### WHAT TO WORK ON
Please pull out every line of the records below that contains the word "values" and copy each one. Case counts when matching.

### INFORMATION GIVEN

■ ■ ■ ■

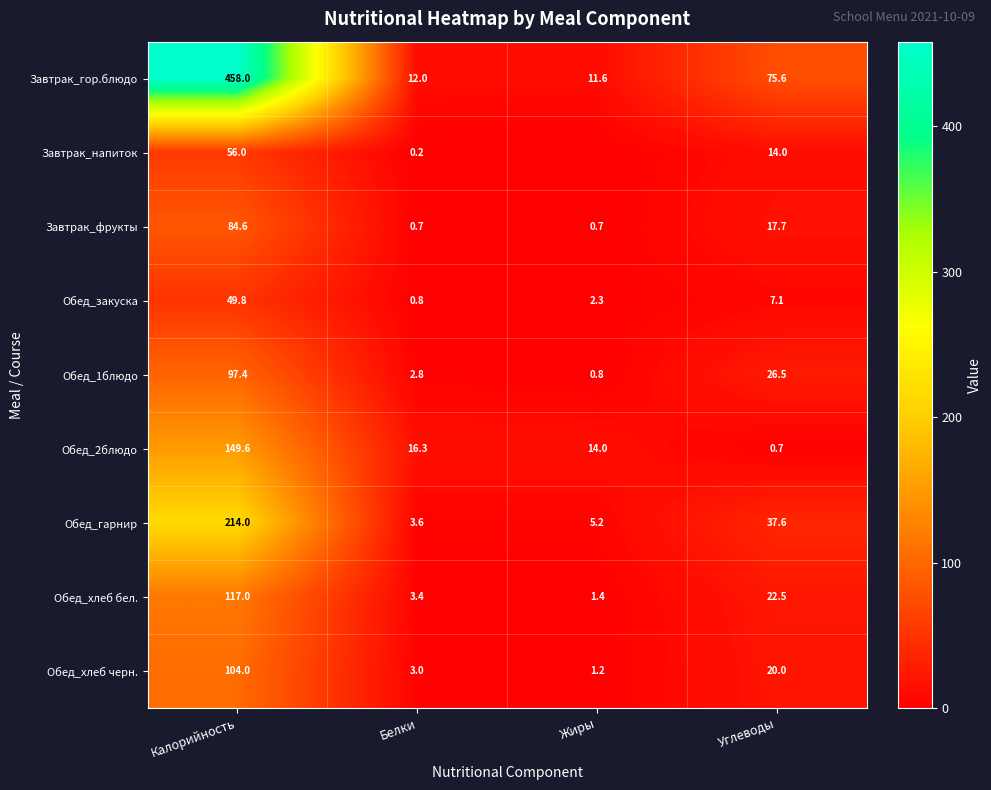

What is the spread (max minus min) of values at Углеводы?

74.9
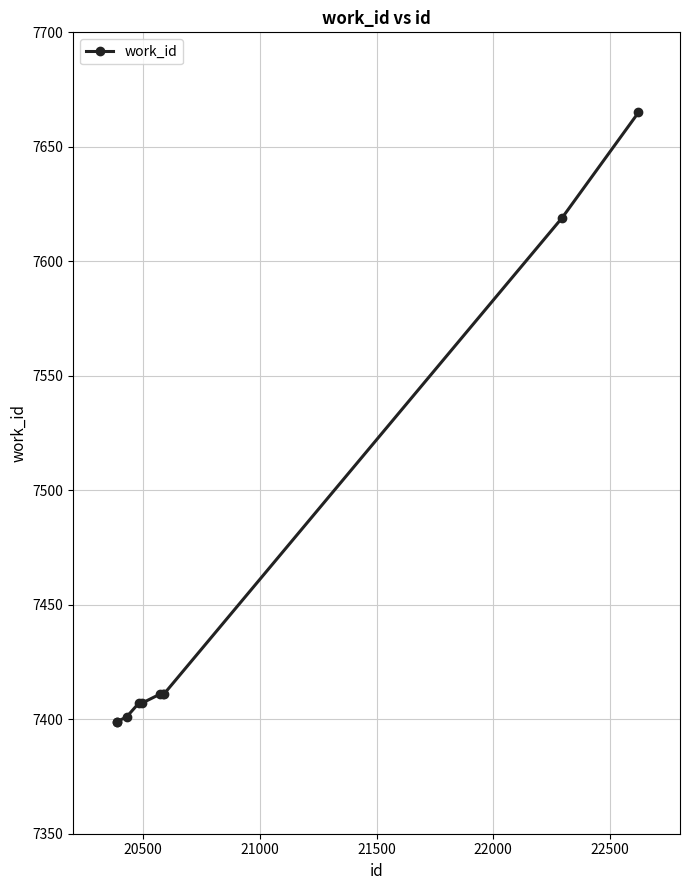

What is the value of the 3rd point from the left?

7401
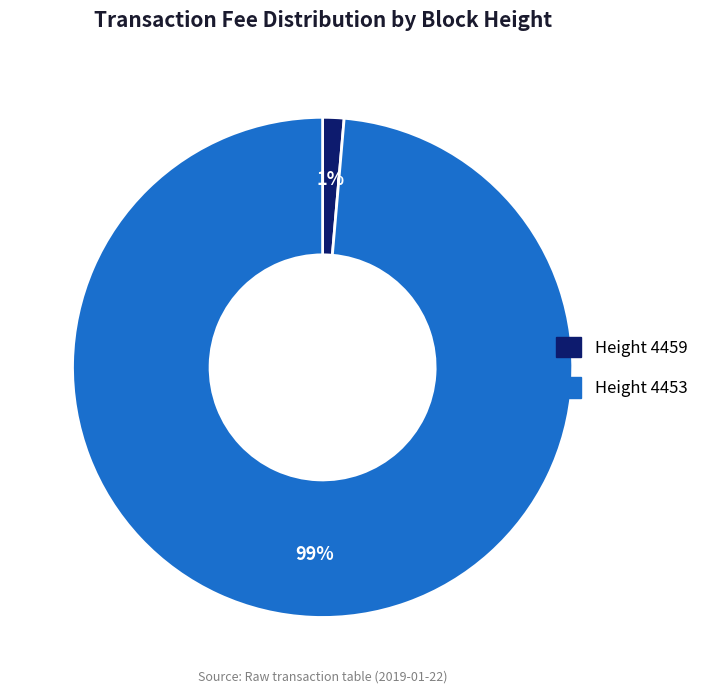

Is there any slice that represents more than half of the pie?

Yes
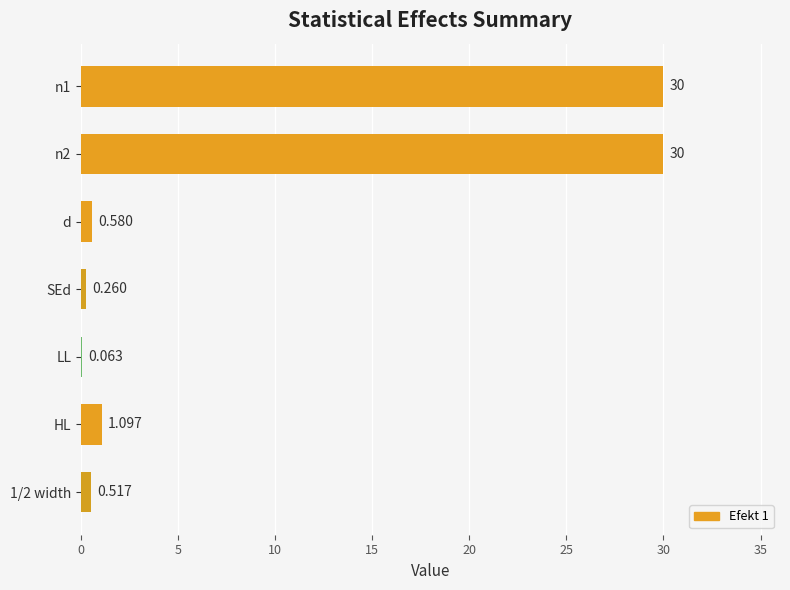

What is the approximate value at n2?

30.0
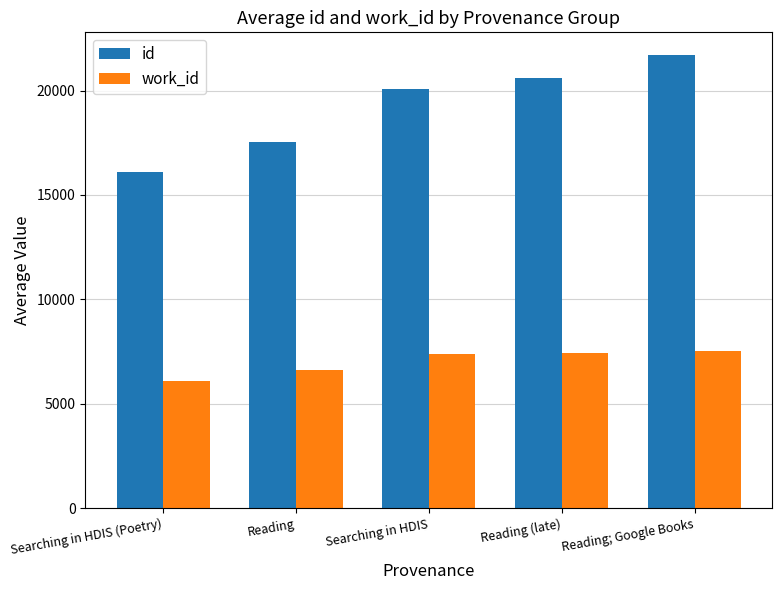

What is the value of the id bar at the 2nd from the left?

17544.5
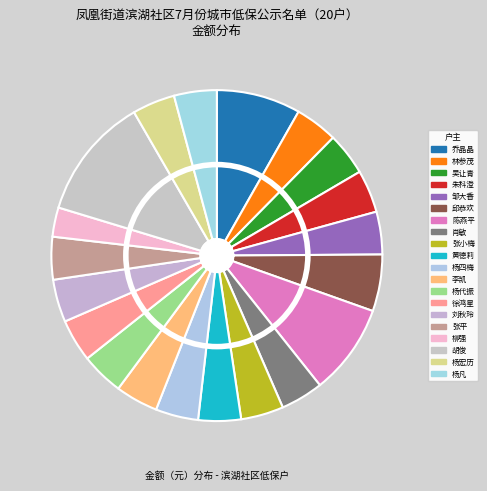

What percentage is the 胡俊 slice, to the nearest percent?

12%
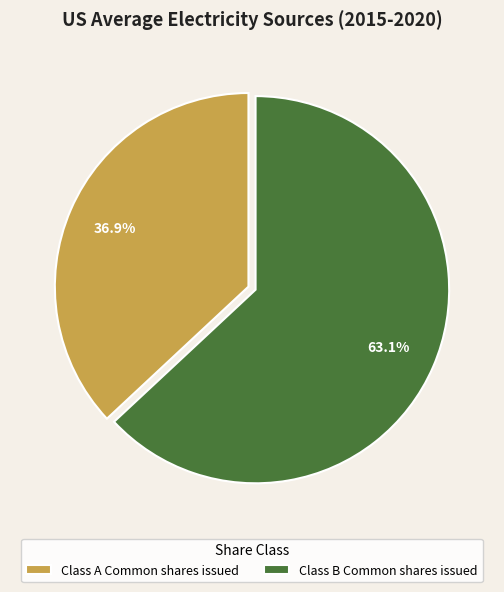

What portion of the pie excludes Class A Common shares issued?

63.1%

■ ■ ■ ■

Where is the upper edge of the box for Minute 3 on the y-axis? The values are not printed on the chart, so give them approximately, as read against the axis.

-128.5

■ ■ ■ ■

### TASK RESPONSE
What is the spread (max minus min) of values at Углеводы?
Where is the upper edge of the box for Minute 3 on the y-axis? The values are not printed on the chart, so give them approximately, as read against the axis.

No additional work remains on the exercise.